Ce qui n’était au début qu’une relation d’affaires dans le cadre d’un programme innovant de développement du colza en Tunisie entamé quelques années plus tôt, allait devenir une réelle et solide amitié. Xavier était de quelques années mon ainé, mais nous appartenions à la même génération et malgré des différences qui pouvaient s’exprimer sur tel ou tel sujet spécifique, nous avions une très large identité de vue sur l’évolution de nos métiers et sur les défis de l’agriculture. 
J’ai été très vite marqué par son exceptionnelle énergie, sa disponibilité et sa capacité d’écoute. Mais ce qui m’a le plus touché, c’était la sensibilité méditerranéenne de ce céréalier qui n’avait pourtant rien de méridional. Bien plus qu’une sensibilité, c’était chez Xavier une réelle conviction qu’il se faisait fort d’exprimer chaque fois que l’occasion se présentait ou que le besoin se faisait sentir. Et ce prisme méditerranéen avait un focus tunisien. C’est ainsi qu’il a tout fait en tant que président de Sofiprotéol -qui deviendra plus tard Avril- et puis en tant que président du plus grand syndicat agricole français – la FNSEA- pour défendre la relance du colza en Tunisie, y compris face à nos pouvoirs publics, hélas souvent peu attentives. Nous devons ainsi à sa vision et à sa pugnacité mais aussi au travail de ses collaborateurs qu’il savait entrainer, les investissements réalisés en Tunisie depuis 2008, par le groupe industriel qu’il présidait au nom des agriculteurs qui en étaient majoritairement propriétaires. Cet engagement de la filière française des oléagineux s’est fait aussi bien l’industrie des aliments pour bétail (Sanders) que dans la production des huiles alimentaires. (Lesieur-Cristal).  Tout cela s’inscrivait dans un objectif majeur ; celui de la mise en place d’une véritable filière agro alimentaire intégrée, c’est à dire d’une chaine de valeurs permettant aux producteurs agricoles d’avoir une meilleure prise sur l’aval, gage d’une plus importante plus-value. 
 
Toujours progressiste, Xavier Beulin pourtant président d’un syndicat aussi ancien qu’influent qu’il n’a eu de cesse de rénover, n’a pas hésité à faire fi des pratiques habituelles en acceptant de signer dés 2014 un accord de partenariat exclusif et d’apporter son soutien au nouveau syndicat agricole « Synagri » que je présidais alors et qui avait à peine trois années d’existence.  
 
Récemment, il avait répondu en septembre 2016 à une invitation que je lui avais faite pour venir clôturer un important séminaire sur la filière blé dur en méditerranée. Il n’avait pas hésité à faire l’aller retour dans la journée, pour venir défendre cette idée qui lui était chère et que nous partagions, d’un « Label Méditerranéen » autour de produits emblématiques comme le blé dur ou l’huile d’olive.  Car pour un agriculteur dans l’âme comme Xavier Beulin, les modèles agricoles et alimentaires sont étroitement liés. 
 
L'agriculture était son combat ; évidemment en France, mais au-delà et notamment en Tunisie au Maghreb et en Afrique, en dépit des différences de trajectoires des uns et des autres. Mais une agriculture riche de sa diversité, devant permettre aux hommes et aux femmes qui ont choisi ce métier si noble, d’en vivre dignement. 

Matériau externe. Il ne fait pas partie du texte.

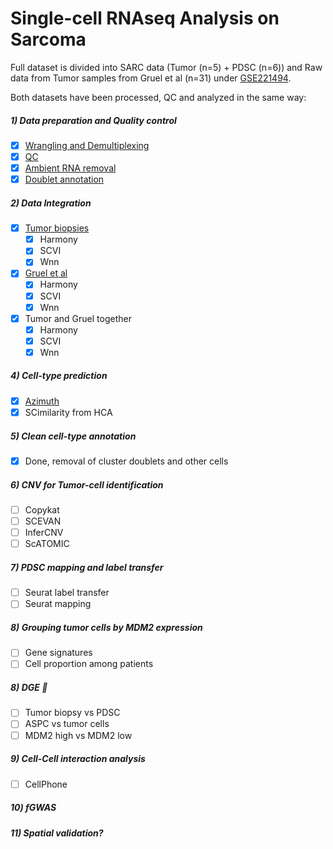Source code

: # Single-cell RNAseq Analysis on Sarcoma


Full dataset is divided into SARC data (Tumor (n=5) + PDSC (n=6)) and Raw data from Tumor samples from Gruel et al (n=31) under [GSE221494](https://www.ncbi.nlm.nih.gov/geo/query/acc.cgi?acc=GSE221494).

Both datasets have been processed, QC and analyzed in the same way:

#####  1) Data preparation and Quality control
- [x] [Wrangling and Demultiplexing](https://github.com/Caminou/SARC_SC/Load_Seurat/)
- [x] [QC](https://caminou.github.io/SARC_SC/QC/QC.html)
- [X] [Ambient RNA removal](https://github.com/Caminou/SARC_SC/blob/main/Ambient_RNA/)
- [X] [Doublet annotation](https://github.com/Caminou/SARC_SC/blob/main/Doublet_removal)
##### 2) Data Integration
- [X] [Tumor biopsies](https://github.com/Caminou/SARC_SC/tree/main/Integration/Tumor)
  - [x] Harmony
  - [x] SCVI
  - [x] Wnn
- [X] [Gruel et al](https://github.com/Caminou/SARC_SC/tree/main/Integration/Gruel)
  - [x] Harmony
  - [X] SCVI
  - [x] Wnn
- [X] Tumor and Gruel together
  - [x] Harmony
  - [X] SCVI
  - [x] Wnn
##### 4) Cell-type prediction
- [X] [Azimuth](https://github.com/Caminou/SARC_SC/blob/main/Integration/Integration_Tumor.Rmd#L64)
- [X] SCimilarity from HCA
##### 5) Clean cell-type annotation
- [X] Done, removal of cluster doublets and other cells
##### 6) CNV for Tumor-cell identification
- [ ] Copykat
- [ ] SCEVAN
- [ ] InferCNV
- [ ] ScATOMIC
##### 7) PDSC mapping and label transfer
- [ ] Seurat label transfer
- [ ] Seurat mapping
##### 8) Grouping tumor cells by MDM2 expression
- [ ] Gene signatures
- [ ] Cell proportion among patients 
##### 8) DGE :tada:
- [ ] Tumor biopsy vs PDSC
- [ ] ASPC vs tumor cells
- [ ] MDM2 high vs MDM2 low
##### 9) Cell-Cell interaction analysis
- [ ] CellPhone
##### 10) fGWAS
##### 11) Spatial validation?


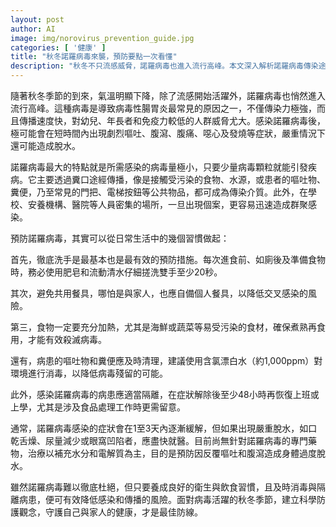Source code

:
 ```yaml
---
layout: post
author: AI
image: img/norovirus_prevention_guide.jpg
categories: [ '健康' ]
title: "秋冬諾羅病毒來襲，預防要點一次看懂"
description: "秋冬不只流感威脅，諾羅病毒也進入流行高峰。本文深入解析諾羅病毒傳染途徑、症狀及高風險族群，提供日常預防重點：勤洗手、不共餐具、徹底加熱食物、環境適時消毒與患者隔離，幫助您遠離病毒威脅，守護家人健康。"
---
```

隨著秋冬季節的到來，氣溫明顯下降，除了流感開始活躍外，諾羅病毒也悄然進入流行高峰。這種病毒是導致病毒性腸胃炎最常見的原因之一，不僅傳染力極強，而且傳播速度快，對幼兒、年長者和免疫力較低的人群威脅尤大。感染諾羅病毒後，極可能會在短時間內出現劇烈嘔吐、腹瀉、腹痛、噁心及發燒等症狀，嚴重情況下還可能造成脫水。

諾羅病毒最大的特點就是所需感染的病毒量極小，只要少量病毒顆粒就能引發疾病。它主要透過糞口途經傳播，像是接觸受污染的食物、水源，或患者的嘔吐物、糞便，乃至常見的門把、電梯按鈕等公共物品，都可成為傳染介質。此外，在學校、安養機構、醫院等人員密集的場所，一旦出現個案，更容易迅速造成群聚感染。

預防諾羅病毒，其實可以從日常生活中的幾個習慣做起：

首先，徹底洗手是最基本也是最有效的預防措施。每次進食前、如廁後及準備食物時，務必使用肥皂和流動清水仔細搓洗雙手至少20秒。

其次，避免共用餐具，哪怕是與家人，也應自備個人餐具，以降低交叉感染的風險。

第三，食物一定要充分加熱，尤其是海鮮或蔬菜等易受污染的食材，確保煮熟再食用，才能有效殺滅病毒。

還有，病患的嘔吐物和糞便應及時清理，建議使用含氯漂白水（約1,000ppm）對環境進行消毒，以降低病毒殘留的可能。

此外，感染諾羅病毒的病患應適當隔離，在症狀解除後至少48小時再恢復上班或上學，尤其是涉及食品處理工作時更需留意。

通常，諾羅病毒感染的症狀會在1至3天內逐漸緩解，但如果出現嚴重脫水，如口乾舌燥、尿量減少或眼窩凹陷者，應盡快就醫。目前尚無針對諾羅病毒的專門藥物，治療以補充水分和電解質為主，目的是預防因反覆嘔吐和腹瀉造成身體過度脫水。

雖然諾羅病毒難以徹底杜絕，但只要養成良好的衛生與飲食習慣，且及時消毒與隔離病患，便可有效降低感染和傳播的風險。面對病毒活躍的秋冬季節，建立科學防護觀念，守護自己與家人的健康，才是最佳防線。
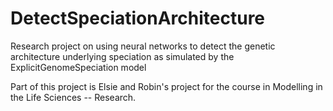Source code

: # DetectSpeciationArchitecture
Research project on using neural networks to detect the genetic architecture underlying speciation as simulated by the ExplicitGenomeSpeciation model

Part of this project is Elsie and Robin's project for the course in Modelling in the Life Sciences -- Research.
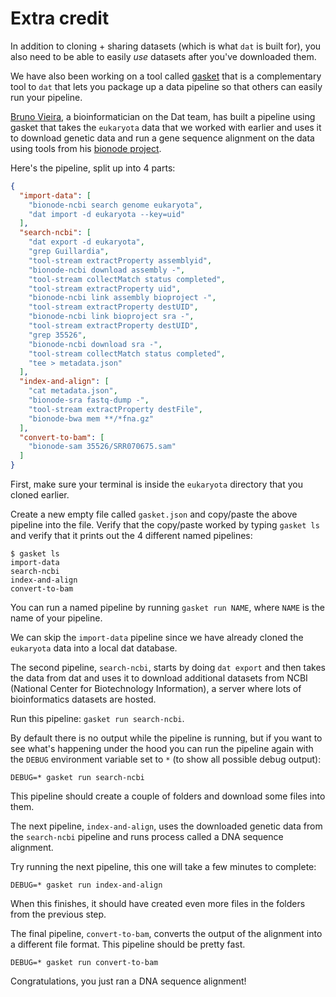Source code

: # Extra credit

In addition to cloning + sharing datasets (which is what `dat` is built for), you also need to be able to easily *use* datasets after you've downloaded them.

We have also been working on a tool called <a href="https://github.com/datproject/gasket" target="_blank">gasket</a> that is a complementary tool to `dat` that lets you package up a data pipeline so that others can easily run your pipeline.

<a href="https://github.com/bmpvieira" target="_blank">Bruno Vieira</a>, a bioinformatician on the Dat team, has built a pipeline using gasket that takes the `eukaryota` data that we worked with earlier and uses it to download genetic data and run a gene sequence alignment on the data using tools from his <a href="https://github.com/bionode" target="_blank">bionode project</a>.

Here's the pipeline, split up into 4 parts:

```JSON
{
  "import-data": [
    "bionode-ncbi search genome eukaryota",
    "dat import -d eukaryota --key=uid"
  ],
  "search-ncbi": [
    "dat export -d eukaryota",
    "grep Guillardia",
    "tool-stream extractProperty assemblyid",
    "bionode-ncbi download assembly -",
    "tool-stream collectMatch status completed",
    "tool-stream extractProperty uid",
    "bionode-ncbi link assembly bioproject -",
    "tool-stream extractProperty destUID",
    "bionode-ncbi link bioproject sra -",
    "tool-stream extractProperty destUID",
    "grep 35526",
    "bionode-ncbi download sra -",
    "tool-stream collectMatch status completed",
    "tee > metadata.json"
  ],
  "index-and-align": [
    "cat metadata.json",
    "bionode-sra fastq-dump -",
    "tool-stream extractProperty destFile",
    "bionode-bwa mem **/*fna.gz"
  ],
  "convert-to-bam": [
    "bionode-sam 35526/SRR070675.sam"
  ]
}
```

First, make sure your terminal is inside the `eukaryota` directory that you cloned earlier.

Create a new empty file called `gasket.json` and copy/paste the above pipeline into the file. Verify that the copy/paste worked by typing `gasket ls` and verify that it prints out the 4 different named pipelines:

```
$ gasket ls
import-data
search-ncbi
index-and-align
convert-to-bam
```

You can run a named pipeline by running `gasket run NAME`, where `NAME` is the name of your pipeline.

We can skip the `import-data` pipeline since we have already cloned the `eukaryota` data into a local dat database.

The second pipeline, `search-ncbi`, starts by doing `dat export` and then takes the data from dat and uses it to download additional datasets from NCBI (National Center for Biotechnology Information), a server where lots of bioinformatics datasets are hosted.

Run this pipeline: `gasket run search-ncbi`.

By default there is no output while the pipeline is running, but if you want to see what's happening under the hood you can run the pipeline again with the `DEBUG` environment variable set to `*` (to show all possible debug output):

```
DEBUG=* gasket run search-ncbi
```

This pipeline should create a couple of folders and download some files into them.

The next pipeline, `index-and-align`, uses the downloaded genetic data from the `search-ncbi` pipeline and runs process called a DNA sequence alignment.

Try running the next pipeline, this one will take a few minutes to complete:

```
DEBUG=* gasket run index-and-align
```

When this finishes, it should have created even more files in the folders from the previous step.

The final pipeline, `convert-to-bam`, converts the output of the alignment into a different file format. This pipeline should be pretty fast.

```
DEBUG=* gasket run convert-to-bam
```

Congratulations, you just ran a DNA sequence alignment!
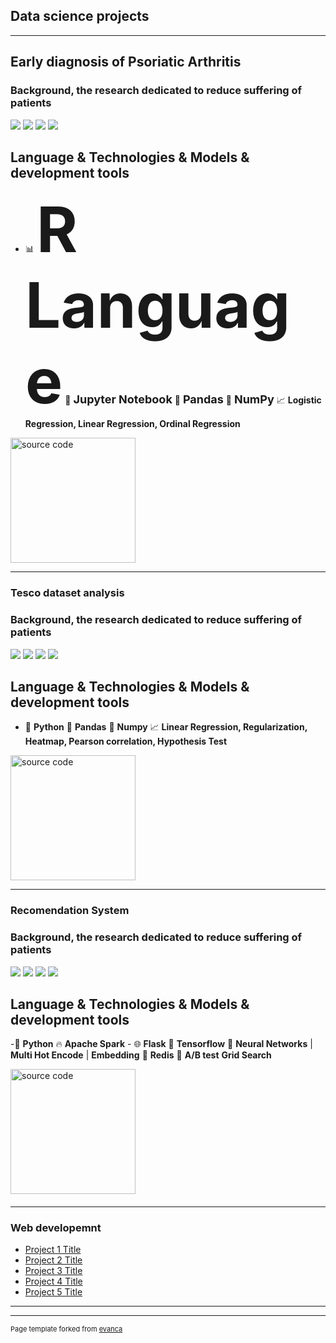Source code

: ## Data science projects

---

## Early diagnosis of Psoriatic Arthritis 

### Background, the research dedicated to reduce suffering of patients


<img src="images/dummy_thumbnail.jpg?raw=true"/> <img src="images/dummy_thumbnail.jpg?raw=true"/>
<img src="images/dummy_thumbnail.jpg?raw=true"/> <img src="images/dummy_thumbnail.jpg?raw=true"/>

## Language & Technologies & Models & development tools
- 📊 <strong style="font-size: 100px;">R Language</strong> 📒 <strong style="font-size: 18px;">Jupyter Notebook</strong> 🐼 <strong style="font-size: 18px;">Pandas</strong> 🔢 <strong style="font-size: 18px;">NumPy</strong> 📈 <strong>Logistic Regression, Linear Regression, Ordinal Regression</strong>

 <a href="https://github.com/your-username/your-repo">
  <img src="https://img.shields.io/badge/source%20code-green?style=for-the-badge&logo=github" alt="source code" style="width:200px;height:auto;">
</a>


---
### Tesco dataset analysis 
### Background, the research dedicated to reduce suffering of patients


<img src="images/dummy_thumbnail.jpg?raw=true"/>  <img src="images/dummy_thumbnail.jpg?raw=true"/>
<img src="images/dummy_thumbnail.jpg?raw=true"/>  <img src="images/dummy_thumbnail.jpg?raw=true"/>

## Language & Technologies & Models & development tools
- 🐍 **Python**  🐼 **Pandas** 🔢 **Numpy** 📈 <strong>Linear Regression, Regularization, Heatmap, Pearson correlation, Hypothesis Test</strong>

 <a href="https://github.com/your-username/your-repo">
  <img src="https://img.shields.io/badge/source%20code-green?style=for-the-badge&logo=github" alt="source code" style="width:200px;height:auto;">
</a>

---
### Recomendation System 

### Background, the research dedicated to reduce suffering of patients

<img src="images/dummy_thumbnail.jpg?raw=true"/>  <img src="images/dummy_thumbnail.jpg?raw=true"/>
<img src="images/dummy_thumbnail.jpg?raw=true"/>  <img src="images/dummy_thumbnail.jpg?raw=true"/>

## Language & Technologies & Models & development tools
-🐍 **Python** 🔥 **Apache Spark** - 🌐 **Flask** 🤖 **Tensorflow** 🧠  **Neural Networks** | **Multi Hot Encode** | **Embedding**
💾 **Redis** 📝 **A/B test** **Grid Search**

 <a href="https://github.com/your-username/your-repo">
  <img src="https://img.shields.io/badge/source%20code-green?style=for-the-badge&logo=github" alt="source code" style="width:200px;height:auto;">
</a>



#### 







---

### Web developemnt

- [Project 1 Title](http://example.com/)
- [Project 2 Title](http://example.com/)
- [Project 3 Title](http://example.com/)
- [Project 4 Title](http://example.com/)
- [Project 5 Title](http://example.com/)

---




---
<p style="font-size:11px">Page template forked from <a href="https://github.com/evanca/quick-portfolio">evanca</a></p>
<!-- Remove above link if you don't want to attibute -->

Profondément attaché à la Méditerranée, à sa diète et à ses produits, Xavier ne ratait aucune occasion de défendre ce modèle agricole familial, à échelle humaine et ancré aux territoires, sans pour autant céder à la nostalgie d’un passé révolu, ni au repli sur soi. Loin des accusations de ses détracteurs, il était de ceux qui croient que l’agriculture méditerranéenne a un véritable modèle à défendre face à l’agro business triomphant. 
 
Le 15 février 2017, malgré un agenda plus que chargé, Xavier avait tenu à venir parmi nous à Tunis, pour le lancement d’une huile de colza tunisienne. Il nous apportait une nouvelle fois une double démonstration ; celle de sa persévérance et de sa pugnacité et celle plus émouvante encore son amitié et de son attachement à la Tunisie.  Nous nous étions donnés rendez vous au Salon de l’agriculture tout proche, mais personne parmi nous ne pouvait imaginer que sa dernière mission hors de France serait celle-là. Le destin de cet homme exceptionnel a voulu qu’elle fût pour cette Tunisie qu’il aimait tant et qui perd en lui un incomparable ami et un ardent défenseur. 
 
Adieu mon ami, je me réjouis de t’avoir connu.